To make our data easier to work with and transform, I convereted our averages series into a DataFrame. I also renamed the price column to mean_price.

I also performed a groupby operation on our brand column once again and aggregated odometer_km using the mean() function, creating a series. We then assigned the series to our new DataFrame averages by creating a new column in averages called avg_mileage.

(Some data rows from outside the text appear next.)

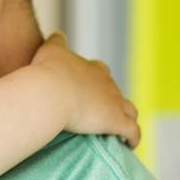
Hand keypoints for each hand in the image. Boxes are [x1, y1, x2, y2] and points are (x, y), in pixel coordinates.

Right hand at [31, 32, 140, 148]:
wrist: (50, 92)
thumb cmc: (47, 72)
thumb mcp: (49, 50)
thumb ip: (55, 42)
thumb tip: (59, 34)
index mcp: (91, 68)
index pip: (99, 71)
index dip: (95, 80)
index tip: (87, 89)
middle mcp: (106, 83)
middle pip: (115, 90)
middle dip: (110, 100)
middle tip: (97, 112)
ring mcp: (114, 102)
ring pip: (130, 110)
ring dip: (126, 118)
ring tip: (118, 131)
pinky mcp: (116, 121)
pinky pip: (133, 132)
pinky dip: (133, 138)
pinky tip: (128, 145)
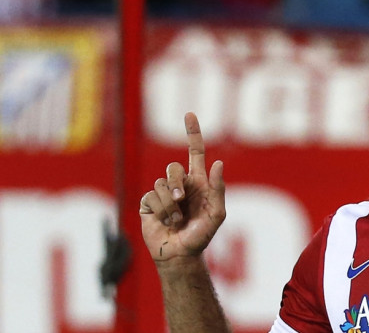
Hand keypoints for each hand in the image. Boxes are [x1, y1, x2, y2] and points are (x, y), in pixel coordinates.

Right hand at [140, 113, 225, 263]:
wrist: (180, 255)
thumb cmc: (201, 236)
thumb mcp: (217, 214)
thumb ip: (218, 189)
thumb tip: (218, 162)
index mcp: (198, 182)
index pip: (195, 151)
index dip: (192, 132)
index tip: (189, 114)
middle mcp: (180, 184)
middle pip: (173, 167)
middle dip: (176, 183)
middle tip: (181, 201)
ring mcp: (163, 193)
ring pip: (161, 183)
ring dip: (171, 204)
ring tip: (177, 220)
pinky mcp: (149, 203)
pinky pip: (152, 196)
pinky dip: (161, 210)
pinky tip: (166, 222)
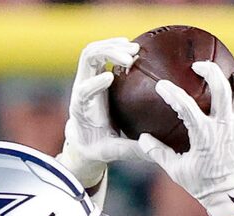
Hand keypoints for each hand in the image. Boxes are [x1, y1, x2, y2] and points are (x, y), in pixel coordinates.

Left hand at [60, 37, 143, 190]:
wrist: (84, 139)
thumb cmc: (97, 146)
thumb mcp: (112, 152)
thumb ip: (129, 151)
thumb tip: (153, 151)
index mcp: (81, 110)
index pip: (82, 92)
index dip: (94, 83)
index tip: (110, 76)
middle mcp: (80, 89)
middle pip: (87, 61)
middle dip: (108, 53)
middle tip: (131, 57)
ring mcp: (87, 78)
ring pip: (92, 51)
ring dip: (113, 46)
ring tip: (135, 49)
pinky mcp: (95, 72)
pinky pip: (101, 51)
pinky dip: (115, 45)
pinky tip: (133, 48)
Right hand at [139, 62, 233, 215]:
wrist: (233, 198)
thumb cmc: (203, 186)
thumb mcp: (177, 170)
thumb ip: (159, 153)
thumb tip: (142, 139)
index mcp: (204, 134)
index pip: (184, 105)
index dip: (170, 93)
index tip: (162, 86)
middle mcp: (225, 125)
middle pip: (221, 86)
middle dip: (209, 71)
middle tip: (200, 66)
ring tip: (232, 76)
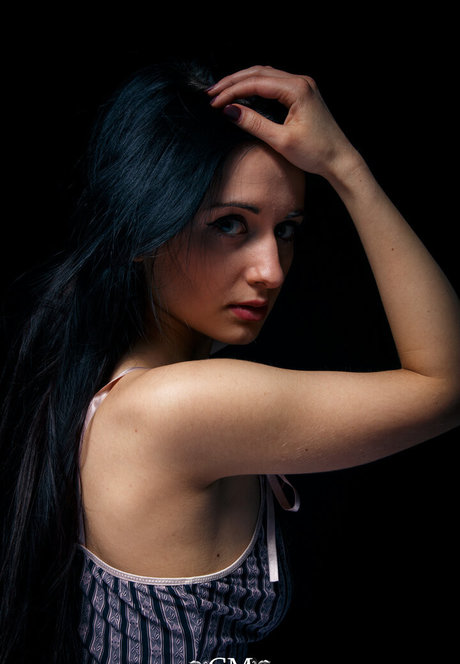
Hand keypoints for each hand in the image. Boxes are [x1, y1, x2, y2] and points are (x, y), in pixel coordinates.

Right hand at [208, 65, 361, 179]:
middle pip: (259, 73)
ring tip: (222, 92)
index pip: (256, 83)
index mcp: (297, 89)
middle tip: (212, 93)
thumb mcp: (281, 141)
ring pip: (265, 75)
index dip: (232, 91)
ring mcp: (302, 86)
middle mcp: (300, 82)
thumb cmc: (316, 153)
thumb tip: (229, 111)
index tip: (214, 102)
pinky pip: (274, 83)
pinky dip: (255, 86)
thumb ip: (254, 123)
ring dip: (243, 82)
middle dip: (233, 82)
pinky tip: (243, 94)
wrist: (340, 160)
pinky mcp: (302, 94)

averages = averages.loc[:, ['avg_mileage', 'mean_price']].sort_values(by='avg_mileage', ascending=False)
averages['avg_mileage_to_price_ratio'] = (averages['avg_mileage'] /averages['mean_price'])
averages
avg_mileage mean_price avg_mileage_to_price_ratio
brand
bmw 132001.500858 9119.202187 14.475115
mercedes_benz 130062.620424 9302.614403 13.981298
audi 127491.049298 10322.269347 12.351068
volkswagen 125771.829191 6898.376546 18.232091
opel 123952.926976 4219.954737 29.373047
ford 119622.425629 5786.703432 20.671947

</div>

plt.scatter(averages['mean_price'], averages['avg_mileage'])
plt.show()

png

I decided to sort out our values based on the avg_mileage column and I added another column called avg_mileage_to_price_ratio. Based on my observations, our ‘big 3’ luxury brands (Audi, Mercedes Benz and BMW) seem to have a slight correlation between avg_mileage and mean_price as the price seems to be higher as the mileage decreases and vice versa. But that link isn’t so strong with the other brands, such as comparing the Ford brand to the Volkswagen brand where Ford has a substantially lower avg_mileage value than Volkswagen, but it is also quite less expensive.

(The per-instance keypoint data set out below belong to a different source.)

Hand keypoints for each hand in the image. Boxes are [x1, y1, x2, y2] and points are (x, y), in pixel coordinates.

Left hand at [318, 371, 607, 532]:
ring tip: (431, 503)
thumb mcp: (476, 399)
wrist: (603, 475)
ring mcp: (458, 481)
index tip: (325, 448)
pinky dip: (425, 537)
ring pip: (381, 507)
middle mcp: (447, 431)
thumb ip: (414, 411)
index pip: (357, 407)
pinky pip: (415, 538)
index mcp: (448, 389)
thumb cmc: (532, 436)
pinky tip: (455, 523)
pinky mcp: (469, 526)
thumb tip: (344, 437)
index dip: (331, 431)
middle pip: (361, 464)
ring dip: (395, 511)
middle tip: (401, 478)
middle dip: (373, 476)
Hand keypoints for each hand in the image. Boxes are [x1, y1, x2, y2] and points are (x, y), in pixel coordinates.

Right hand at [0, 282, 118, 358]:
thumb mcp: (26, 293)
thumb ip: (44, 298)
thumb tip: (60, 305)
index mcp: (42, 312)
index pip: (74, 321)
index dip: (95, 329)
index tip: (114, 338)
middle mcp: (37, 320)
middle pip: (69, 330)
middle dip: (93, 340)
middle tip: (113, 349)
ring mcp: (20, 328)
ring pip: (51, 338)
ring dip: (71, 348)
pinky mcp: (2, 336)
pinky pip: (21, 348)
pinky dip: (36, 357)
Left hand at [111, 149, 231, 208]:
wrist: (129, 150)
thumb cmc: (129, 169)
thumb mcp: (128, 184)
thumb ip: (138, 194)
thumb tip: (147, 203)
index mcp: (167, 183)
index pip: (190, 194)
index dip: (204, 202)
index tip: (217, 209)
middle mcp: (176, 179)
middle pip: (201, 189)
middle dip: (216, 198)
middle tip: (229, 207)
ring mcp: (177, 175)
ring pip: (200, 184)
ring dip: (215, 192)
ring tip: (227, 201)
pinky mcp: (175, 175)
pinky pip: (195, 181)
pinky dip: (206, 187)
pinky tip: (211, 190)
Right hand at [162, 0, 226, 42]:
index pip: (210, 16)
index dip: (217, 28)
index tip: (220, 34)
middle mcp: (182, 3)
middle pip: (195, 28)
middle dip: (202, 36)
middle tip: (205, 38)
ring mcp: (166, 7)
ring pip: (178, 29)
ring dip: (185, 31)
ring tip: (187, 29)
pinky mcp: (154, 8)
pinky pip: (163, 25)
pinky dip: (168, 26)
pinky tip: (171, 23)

And for the avg_mileage_to_price_ratio column, in the absence of any other factors or features, from a consumer perspective, a higher number indicates a more economic value for the consumer and while a lower number would probably put it in the range of being more of a luxury purchase. If I have more time, I could potentially use this and other metrics to determine whether any given brand is a luxury brand or not.

Conclusion

This concludes my observations for this dataset for now, but there are still additional transformations and further analysis that can be done with it. We can still do further cleaning such as converting the date columns to a more uniform format and possibly even translating the German words in our categorical data. For analysis, we can do more in-depth dives into our specific vehicle model types, looking at damaged vs. non-damaged vehicles, and so on.

I will continue to periodically come back to this dataset to reiterate and update with more insights, cleaning up and finding newer more efficient ways to expedite old processes! Thank you for your time!